WHAT THE EXERCISE ASKS:
The lines from the one containing "langer in Nederland" through the last one in the data: please copy those exactly, and only those, without the pictures.
EXTRACTED RECORDS: Begin
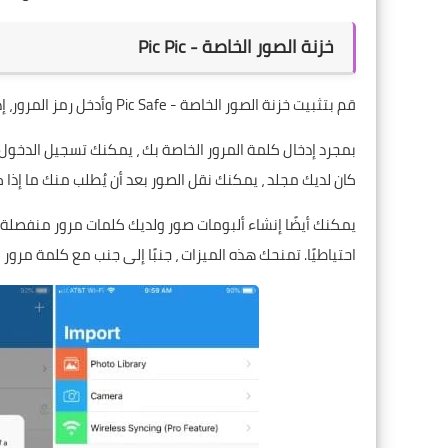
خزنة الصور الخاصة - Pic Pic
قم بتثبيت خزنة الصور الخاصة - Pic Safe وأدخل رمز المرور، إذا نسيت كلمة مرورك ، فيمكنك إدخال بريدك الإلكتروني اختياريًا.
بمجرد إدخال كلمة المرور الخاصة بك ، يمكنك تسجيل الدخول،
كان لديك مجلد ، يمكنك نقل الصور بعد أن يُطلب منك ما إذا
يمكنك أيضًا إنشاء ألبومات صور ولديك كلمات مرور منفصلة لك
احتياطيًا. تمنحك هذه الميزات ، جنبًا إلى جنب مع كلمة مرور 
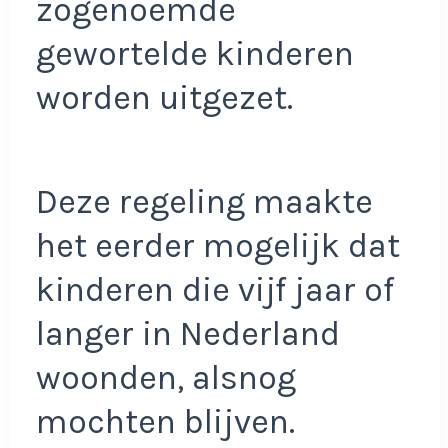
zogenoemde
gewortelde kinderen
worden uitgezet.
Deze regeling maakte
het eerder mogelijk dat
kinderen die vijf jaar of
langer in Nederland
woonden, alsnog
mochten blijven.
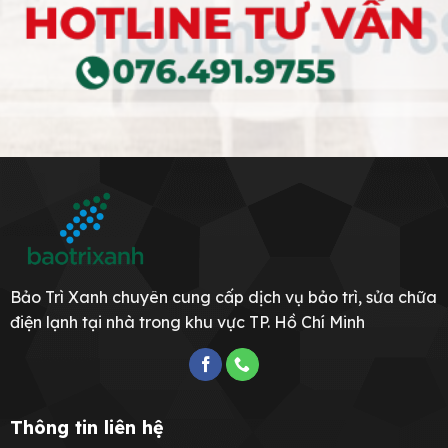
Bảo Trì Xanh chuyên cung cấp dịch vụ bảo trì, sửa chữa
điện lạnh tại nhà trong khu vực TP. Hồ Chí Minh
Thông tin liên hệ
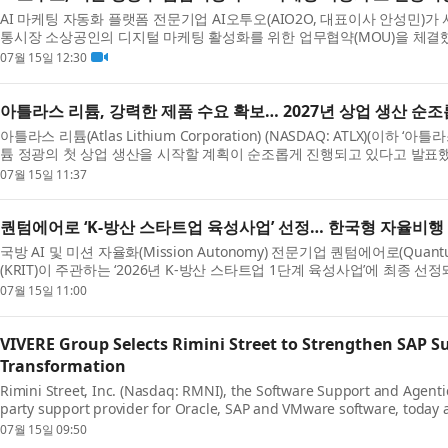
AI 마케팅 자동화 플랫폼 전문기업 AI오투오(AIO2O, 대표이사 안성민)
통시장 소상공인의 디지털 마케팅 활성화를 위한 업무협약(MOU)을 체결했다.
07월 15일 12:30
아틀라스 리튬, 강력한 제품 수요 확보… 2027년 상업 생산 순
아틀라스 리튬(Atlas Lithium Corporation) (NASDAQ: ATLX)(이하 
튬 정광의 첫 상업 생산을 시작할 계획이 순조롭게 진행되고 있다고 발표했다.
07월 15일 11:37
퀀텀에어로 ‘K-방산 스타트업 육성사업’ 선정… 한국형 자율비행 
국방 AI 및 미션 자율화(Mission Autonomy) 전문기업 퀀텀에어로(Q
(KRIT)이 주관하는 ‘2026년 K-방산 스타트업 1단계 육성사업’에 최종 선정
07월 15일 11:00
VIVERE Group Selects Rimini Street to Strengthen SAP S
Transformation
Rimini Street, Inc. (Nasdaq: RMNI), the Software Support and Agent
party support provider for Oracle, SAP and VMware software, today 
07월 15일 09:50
EXTRACTED RECORDS: End
RESULT FOR THIS EXERCISE:
langer in Nederland
woonden, alsnog
mochten blijven.
Bảo Trì Xanh chuyên cung cấp dịch vụ bảo trì, sửa chữa
điện lạnh tại nhà trong khu vực TP. Hồ Chí Minh
Thông tin liên hệ
AI 마케팅 자동화 플랫폼 전문기업 AI오투오(AIO2O, 대표이사 안성민)
통시장 소상공인의 디지털 마케팅 활성화를 위한 업무협약(MOU)을 체결했다.
07월 15일 12:30
아틀라스 리튬, 강력한 제품 수요 확보… 2027년 상업 생산 순
아틀라스 리튬(Atlas Lithium Corporation) (NASDAQ: ATLX)(이하 
튬 정광의 첫 상업 생산을 시작할 계획이 순조롭게 진행되고 있다고 발표했다.
07월 15일 11:37
퀀텀에어로 ‘K-방산 스타트업 육성사업’ 선정… 한국형 자율비행 
국방 AI 및 미션 자율화(Mission Autonomy) 전문기업 퀀텀에어로(Q
(KRIT)이 주관하는 ‘2026년 K-방산 스타트업 1단계 육성사업’에 최종 선정
07월 15일 11:00
VIVERE Group Selects Rimini Street to Strengthen SAP S
Transformation
Rimini Street, Inc. (Nasdaq: RMNI), the Software Support and Agent
party support provider for Oracle, SAP and VMware software, today 
07월 15일 09:50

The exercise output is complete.